'''

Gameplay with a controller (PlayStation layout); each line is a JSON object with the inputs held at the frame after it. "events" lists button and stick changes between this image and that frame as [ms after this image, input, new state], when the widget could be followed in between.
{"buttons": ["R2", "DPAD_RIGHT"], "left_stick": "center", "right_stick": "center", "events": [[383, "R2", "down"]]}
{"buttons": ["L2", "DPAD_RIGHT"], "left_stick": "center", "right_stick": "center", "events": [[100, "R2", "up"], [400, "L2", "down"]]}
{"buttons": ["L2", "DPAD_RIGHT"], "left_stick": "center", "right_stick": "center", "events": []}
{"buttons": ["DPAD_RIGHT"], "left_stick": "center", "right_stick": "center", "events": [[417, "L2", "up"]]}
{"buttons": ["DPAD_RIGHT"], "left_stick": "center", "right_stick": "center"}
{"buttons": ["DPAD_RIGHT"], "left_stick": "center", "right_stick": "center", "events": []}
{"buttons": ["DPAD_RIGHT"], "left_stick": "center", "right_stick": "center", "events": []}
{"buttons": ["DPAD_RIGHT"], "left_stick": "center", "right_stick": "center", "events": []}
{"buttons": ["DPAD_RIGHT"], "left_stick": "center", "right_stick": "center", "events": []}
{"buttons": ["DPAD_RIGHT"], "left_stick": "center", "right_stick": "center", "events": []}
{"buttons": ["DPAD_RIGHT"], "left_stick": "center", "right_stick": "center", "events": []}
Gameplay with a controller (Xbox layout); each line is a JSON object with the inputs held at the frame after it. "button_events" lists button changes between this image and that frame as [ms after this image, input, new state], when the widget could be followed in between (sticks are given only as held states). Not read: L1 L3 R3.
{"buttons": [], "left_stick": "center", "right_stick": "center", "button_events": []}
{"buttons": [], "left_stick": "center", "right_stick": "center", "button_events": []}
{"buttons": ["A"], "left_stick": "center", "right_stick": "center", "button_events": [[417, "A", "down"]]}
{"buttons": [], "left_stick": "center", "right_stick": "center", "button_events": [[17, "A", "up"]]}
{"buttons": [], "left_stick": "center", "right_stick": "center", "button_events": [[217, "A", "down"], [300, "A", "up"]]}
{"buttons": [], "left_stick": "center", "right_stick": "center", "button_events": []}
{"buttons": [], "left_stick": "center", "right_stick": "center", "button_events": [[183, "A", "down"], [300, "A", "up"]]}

'''

**Required work**
Read through the entries, then copy every line where the string "widget" is found.

**Response**
Gameplay with a controller (PlayStation layout); each line is a JSON object with the inputs held at the frame after it. "events" lists button and stick changes between this image and that frame as [ms after this image, input, new state], when the widget could be followed in between.
Gameplay with a controller (Xbox layout); each line is a JSON object with the inputs held at the frame after it. "button_events" lists button changes between this image and that frame as [ms after this image, input, new state], when the widget could be followed in between (sticks are given only as held states). Not read: L1 L3 R3.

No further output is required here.